Aurait-il été possible d’éviter la crise écologique actuelle ? Deux dates font mal dans la chronologie des alertes.
1971
Dès 1971, le groupe Total avait connaissance des conséquences néfastes de ses activités sur le climat. C’est même un article dans une revue interne qui expliquait que la combustion d’énergies fossiles conduisait «à la libération de quantités énormes de gaz carbonique» dans l’atmosphère, une situation jugée « préoccupante ». Ce sont les chercheurs Christophe Bonneuil (directeur de recherche en histoire au CNRS et enseignant à l’EHESS, Paris), Pierre-Louis Choquet (post-doctorant au Centre de sociologie des organisations, Sciences Po Paris) et Benjamin Franta (historien à l’université de Stanford, aux États-Unis) qui ont révélé cette date dans une étude publiée en octobre 2021 après avoir épluché les archives du groupe.
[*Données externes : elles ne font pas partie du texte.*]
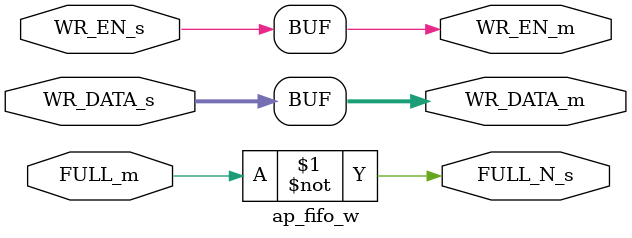
<source format=v>
module ap_fifo_w#(
    parameter WIDTH = 32
)(
    input [WIDTH-1:0]   WR_DATA_s,
    output              FULL_N_s,
    input               WR_EN_s,
    output [WIDTH-1:0]  WR_DATA_m,
    input               FULL_m,
    output              WR_EN_m
);
    assign WR_DATA_m = WR_DATA_s;
    assign FULL_N_s = ~FULL_m;
    assign WR_EN_m = WR_EN_s;
endmodule
</source>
Au lieu d’enclencher un changement dans ses activités, Total a préféré semer le doute à partir des années 1980 concernant l’impact des émissions carbone et a cherché à contrecarrer les efforts pour limiter le recours aux énergies fossiles, engendrant un immobilisme dans l’action climatique.
1977
En 1977, le président américain Jimmy Carter a aussi été alerté de la crise à venir pour le climat via une note déposée sur son bureau. Le Guardian en a révélé le contenu en juin 2022. Celle-ci, baptisée « Libération de CO2 fossile et possibilité d’un changement climatique catastrophique », expliquait déjà clairement qu’il existait des risques de voir survenir une crise climatique dans un futur proche. La note avait été rédigée par le physicien Frank Press, conseiller scientifique en chef du président Carter. « L’urgence du problème vient de notre incapacité à passer rapidement à une source non fossile d’énergie dont les effets négatifs deviendront incontestables peu après l’an 2000 », anticipait-il. Frank Press évaluait aussi l’ampleur du réchauffement climatique entre 0,5 °C et 5 °C d’ici aux années 2030. Une prévision plutôt juste : les experts du GIEC estiment que les températures moyennes devraient atteindre 1,5°C de plus qu’à l’ère préindustrielle en 2030.